Northern Districts (Jets)
- Full name: Northern Districts Cricket Club
- Nickname: The Jets
- Sport: Cricket
- Founded: 1997
- First season: 1997/98
- League: South Australian Cricket Association
- Home ground: Salisbury Oval
- Colours: Navy and Orange
- Anthem: "See The Jets Fly Up"
- President: Tom Zorich
- Head coach: Chris Duval
- Captain: Mark Cosgrove
- 2015/16: 6th

= Northern Districts Cricket Club =

The Northern Districts Cricket Club ("Jets") is a semi-professional cricket club in Adelaide, South Australia. It competes in the South Australian Grade Cricket Competition, which is administered by the South Australian Cricket Association (SACA).

The club entered the SACA competition in season 1997/98 as the result of the amalgamation of the Elizabeth and Salisbury District Cricket Clubs. In 2004/05 the Jets won the SACA Grade Competition premiership. The club has also won the West End Cup (one-day competition) in 1998/99, the inaugural 20 x 20 SACA competition in 2003/04 and again in 2009/10

The club has produced test players Darren Lehmann, Peter Sleep and recently Graham Manou and Ryan Harris. Whilst Mark Cosgrove has also represented the club at One Day International level.

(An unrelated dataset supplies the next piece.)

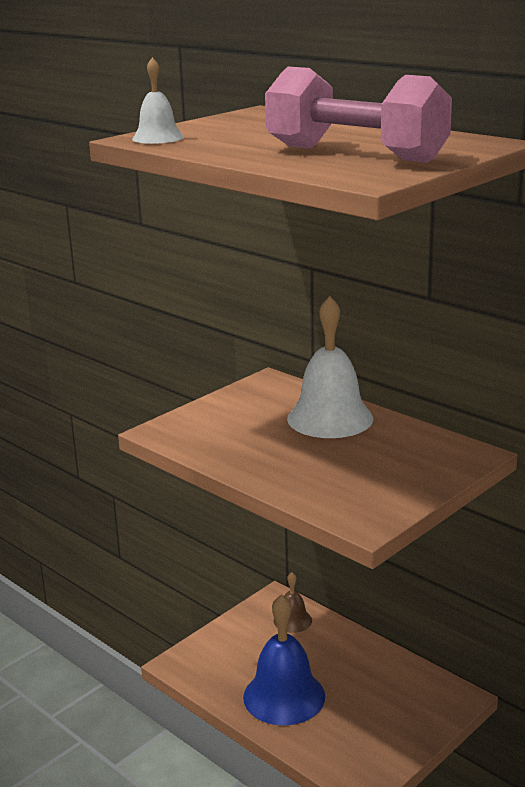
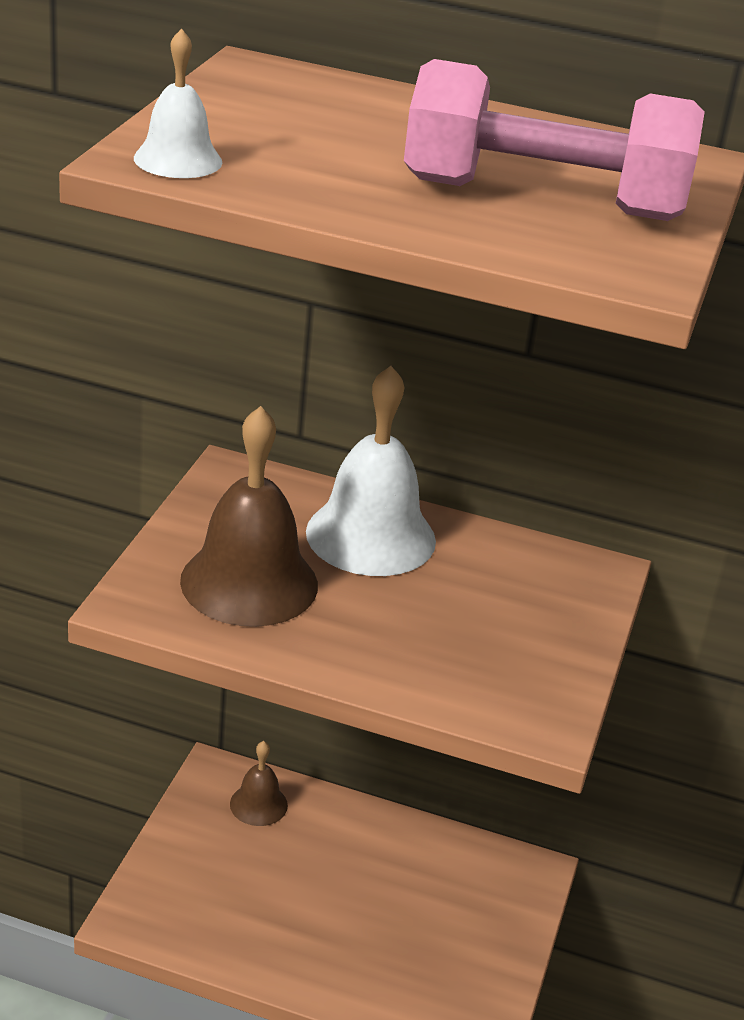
camera: 30 degrees left, 10 degrees up
(235, 430) = (249, 582): none -> brown bell
(284, 696) = (310, 932): blue bell -> none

State players include Mark Higgs, Chris Duval and Cameron Williams

The current 'A Grade' captain is Mark Cosgrove

The juniors regularly compete in finals in all grades.

The 'Jets' have also recruited English talent such as Damien Brandy, Stephen Moore, Lee 'the artist' Craig, Mark Pettini, Mervyn Westfield, Ben Wright, Tom Poynton, Matt Pardoe, Joe Gatting, Ben Cox along with Zimbabwean Keeper Craig Dollar

The Jets play their senior home games at Salisbury Oval, Salisbury, South Australia. Other grounds used for home games in the lower grades include the three grounds at the Paddocks Reserve. The club derives its nickname of the Jets from the proximity and prominence of the Edinburgh Air Force Base.